**MATERIAL FOR THE TASK**
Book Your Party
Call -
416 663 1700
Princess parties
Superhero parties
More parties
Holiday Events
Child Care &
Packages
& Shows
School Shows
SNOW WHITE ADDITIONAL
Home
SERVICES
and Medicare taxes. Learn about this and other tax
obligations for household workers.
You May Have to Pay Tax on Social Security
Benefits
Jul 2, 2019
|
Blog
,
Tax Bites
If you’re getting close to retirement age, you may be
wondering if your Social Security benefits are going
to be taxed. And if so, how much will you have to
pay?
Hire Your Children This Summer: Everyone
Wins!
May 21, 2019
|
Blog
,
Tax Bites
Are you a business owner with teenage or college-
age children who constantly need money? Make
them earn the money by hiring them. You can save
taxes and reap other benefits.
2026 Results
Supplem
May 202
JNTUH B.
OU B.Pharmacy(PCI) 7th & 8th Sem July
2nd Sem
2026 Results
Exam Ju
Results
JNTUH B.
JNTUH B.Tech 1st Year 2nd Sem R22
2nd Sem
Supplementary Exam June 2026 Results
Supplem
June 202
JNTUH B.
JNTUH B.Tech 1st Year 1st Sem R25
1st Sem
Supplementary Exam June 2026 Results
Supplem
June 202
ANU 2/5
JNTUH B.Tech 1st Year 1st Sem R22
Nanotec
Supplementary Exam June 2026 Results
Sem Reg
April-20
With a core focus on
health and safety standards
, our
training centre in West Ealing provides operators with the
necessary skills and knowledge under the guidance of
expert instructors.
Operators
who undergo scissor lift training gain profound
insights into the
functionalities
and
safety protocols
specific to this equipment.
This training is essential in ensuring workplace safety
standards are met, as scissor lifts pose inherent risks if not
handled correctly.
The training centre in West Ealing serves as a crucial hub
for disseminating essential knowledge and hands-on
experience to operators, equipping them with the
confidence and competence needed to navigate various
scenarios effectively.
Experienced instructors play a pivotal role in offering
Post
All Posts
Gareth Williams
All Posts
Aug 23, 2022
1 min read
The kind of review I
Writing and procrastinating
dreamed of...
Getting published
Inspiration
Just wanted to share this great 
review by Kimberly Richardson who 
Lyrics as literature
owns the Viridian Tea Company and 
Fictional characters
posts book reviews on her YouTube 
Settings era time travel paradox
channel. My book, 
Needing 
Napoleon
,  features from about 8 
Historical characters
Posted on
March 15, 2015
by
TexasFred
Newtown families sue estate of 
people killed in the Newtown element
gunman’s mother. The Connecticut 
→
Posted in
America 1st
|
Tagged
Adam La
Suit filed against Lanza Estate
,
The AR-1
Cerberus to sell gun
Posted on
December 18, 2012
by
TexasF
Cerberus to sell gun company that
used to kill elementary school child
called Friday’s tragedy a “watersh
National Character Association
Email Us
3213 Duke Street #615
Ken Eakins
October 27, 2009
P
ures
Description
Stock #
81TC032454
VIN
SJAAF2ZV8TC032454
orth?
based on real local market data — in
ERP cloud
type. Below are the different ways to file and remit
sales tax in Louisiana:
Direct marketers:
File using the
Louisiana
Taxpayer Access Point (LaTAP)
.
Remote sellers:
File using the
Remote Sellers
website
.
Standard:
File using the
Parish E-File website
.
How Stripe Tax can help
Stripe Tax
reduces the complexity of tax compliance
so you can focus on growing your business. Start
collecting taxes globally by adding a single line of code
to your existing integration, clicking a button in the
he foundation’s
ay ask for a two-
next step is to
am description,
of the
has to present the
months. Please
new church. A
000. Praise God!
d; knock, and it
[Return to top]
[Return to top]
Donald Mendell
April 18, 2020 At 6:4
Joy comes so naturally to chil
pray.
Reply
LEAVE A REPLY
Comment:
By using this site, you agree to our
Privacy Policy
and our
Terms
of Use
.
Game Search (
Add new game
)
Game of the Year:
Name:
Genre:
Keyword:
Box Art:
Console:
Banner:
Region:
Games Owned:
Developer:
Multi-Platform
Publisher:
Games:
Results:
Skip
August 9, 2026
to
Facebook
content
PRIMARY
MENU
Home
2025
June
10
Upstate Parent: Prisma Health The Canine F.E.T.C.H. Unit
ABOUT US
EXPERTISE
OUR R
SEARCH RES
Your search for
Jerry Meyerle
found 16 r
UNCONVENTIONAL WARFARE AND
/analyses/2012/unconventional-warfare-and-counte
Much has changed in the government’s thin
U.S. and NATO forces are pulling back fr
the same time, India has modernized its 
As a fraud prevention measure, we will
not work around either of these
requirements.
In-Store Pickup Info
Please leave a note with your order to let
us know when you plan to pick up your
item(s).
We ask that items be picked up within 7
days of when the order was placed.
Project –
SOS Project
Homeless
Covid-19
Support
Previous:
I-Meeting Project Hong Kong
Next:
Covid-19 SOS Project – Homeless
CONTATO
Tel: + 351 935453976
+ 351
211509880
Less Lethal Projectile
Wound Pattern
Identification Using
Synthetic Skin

**AIM OF THE TASK**
Going line by line, copy the data above exactly.

**EXPECTED OUTPUT**
Book Your Party
Call -
416 663 1700
Princess parties
Superhero parties
More parties
Holiday Events
Child Care &
Packages
& Shows
School Shows
SNOW WHITE ADDITIONAL
Home
SERVICES
and Medicare taxes. Learn about this and other tax
obligations for household workers.
You May Have to Pay Tax on Social Security
Benefits
Jul 2, 2019
|
Blog
,
Tax Bites
If you’re getting close to retirement age, you may be
wondering if your Social Security benefits are going
to be taxed. And if so, how much will you have to
pay?
Hire Your Children This Summer: Everyone
Wins!
May 21, 2019
|
Blog
,
Tax Bites
Are you a business owner with teenage or college-
age children who constantly need money? Make
them earn the money by hiring them. You can save
taxes and reap other benefits.
2026 Results
Supplem
May 202
JNTUH B.
OU B.Pharmacy(PCI) 7th & 8th Sem July
2nd Sem
2026 Results
Exam Ju
Results
JNTUH B.
JNTUH B.Tech 1st Year 2nd Sem R22
2nd Sem
Supplementary Exam June 2026 Results
Supplem
June 202
JNTUH B.
JNTUH B.Tech 1st Year 1st Sem R25
1st Sem
Supplementary Exam June 2026 Results
Supplem
June 202
ANU 2/5
JNTUH B.Tech 1st Year 1st Sem R22
Nanotec
Supplementary Exam June 2026 Results
Sem Reg
April-20
With a core focus on
health and safety standards
, our
training centre in West Ealing provides operators with the
necessary skills and knowledge under the guidance of
expert instructors.
Operators
who undergo scissor lift training gain profound
insights into the
functionalities
and
safety protocols
specific to this equipment.
This training is essential in ensuring workplace safety
standards are met, as scissor lifts pose inherent risks if not
handled correctly.
The training centre in West Ealing serves as a crucial hub
for disseminating essential knowledge and hands-on
experience to operators, equipping them with the
confidence and competence needed to navigate various
scenarios effectively.
Experienced instructors play a pivotal role in offering
Post
All Posts
Gareth Williams
All Posts
Aug 23, 2022
1 min read
The kind of review I
Writing and procrastinating
dreamed of...
Getting published
Inspiration
Just wanted to share this great 
review by Kimberly Richardson who 
Lyrics as literature
owns the Viridian Tea Company and 
Fictional characters
posts book reviews on her YouTube 
Settings era time travel paradox
channel. My book, 
Needing 
Napoleon
,  features from about 8 
Historical characters
Posted on
March 15, 2015
by
TexasFred
Newtown families sue estate of 
people killed in the Newtown element
gunman’s mother. The Connecticut 
→
Posted in
America 1st
|
Tagged
Adam La
Suit filed against Lanza Estate
,
The AR-1
Cerberus to sell gun
Posted on
December 18, 2012
by
TexasF
Cerberus to sell gun company that
used to kill elementary school child
called Friday’s tragedy a “watersh
National Character Association
Email Us
3213 Duke Street #615
Ken Eakins
October 27, 2009
P
ures
Description
Stock #
81TC032454
VIN
SJAAF2ZV8TC032454
orth?
based on real local market data — in
ERP cloud
type. Below are the different ways to file and remit
sales tax in Louisiana:
Direct marketers:
File using the
Louisiana
Taxpayer Access Point (LaTAP)
.
Remote sellers:
File using the
Remote Sellers
website
.
Standard:
File using the
Parish E-File website
.
How Stripe Tax can help
Stripe Tax
reduces the complexity of tax compliance
so you can focus on growing your business. Start
collecting taxes globally by adding a single line of code
to your existing integration, clicking a button in the
he foundation’s
ay ask for a two-
next step is to
am description,
of the
has to present the
months. Please
new church. A
000. Praise God!
d; knock, and it
[Return to top]
[Return to top]
Donald Mendell
April 18, 2020 At 6:4
Joy comes so naturally to chil
pray.
Reply
LEAVE A REPLY
Comment:
By using this site, you agree to our
Privacy Policy
and our
Terms
of Use
.
Game Search (
Add new game
)
Game of the Year:
Name:
Genre:
Keyword:
Box Art:
Console:
Banner:
Region:
Games Owned:
Developer:
Multi-Platform
Publisher:
Games:
Results:
Skip
August 9, 2026
to
Facebook
content
PRIMARY
MENU
Home
2025
June
10
Upstate Parent: Prisma Health The Canine F.E.T.C.H. Unit
ABOUT US
EXPERTISE
OUR R
SEARCH RES
Your search for
Jerry Meyerle
found 16 r
UNCONVENTIONAL WARFARE AND
/analyses/2012/unconventional-warfare-and-counte
Much has changed in the government’s thin
U.S. and NATO forces are pulling back fr
the same time, India has modernized its 
As a fraud prevention measure, we will
not work around either of these
requirements.
In-Store Pickup Info
Please leave a note with your order to let
us know when you plan to pick up your
item(s).
We ask that items be picked up within 7
days of when the order was placed.
Project –
SOS Project
Homeless
Covid-19
Support
Previous:
I-Meeting Project Hong Kong
Next:
Covid-19 SOS Project – Homeless
CONTATO
Tel: + 351 935453976
+ 351
211509880
Less Lethal Projectile
Wound Pattern
Identification Using
Synthetic Skin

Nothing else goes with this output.